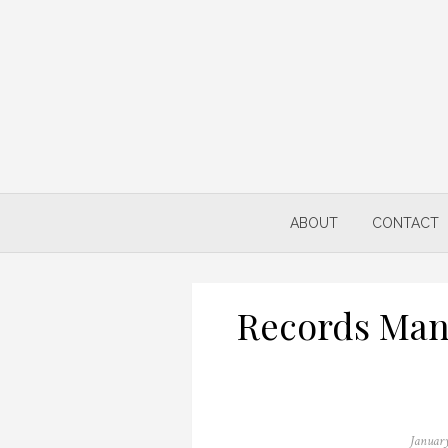
Skip
to
content
ABOUT
CONTACT
Records Man
Posted
January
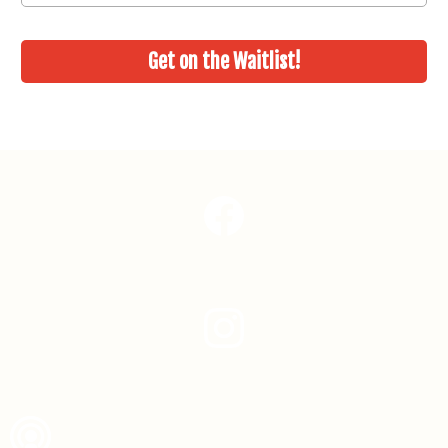
Get on the Waitlist!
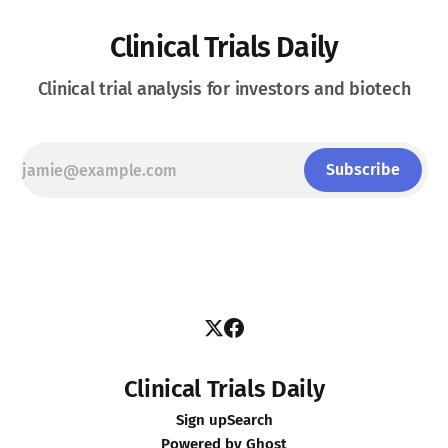
Clinical Trials Daily
Clinical trial analysis for investors and biotech
Subscribe
Clinical Trials Daily
Sign up
Search
Powered by
Ghost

== TASK ITEM ==
Copy the material above word for word, images excluded.

== WRITTEN ANSWER ==
Skip
to
content
ABOUT
CONTACT
Records Man
Posted
January
Get on the Waitlist!
Clinical Trials Daily
Clinical trial analysis for investors and biotech
Subscribe
Clinical Trials Daily
Sign up
Search
Powered by
Ghost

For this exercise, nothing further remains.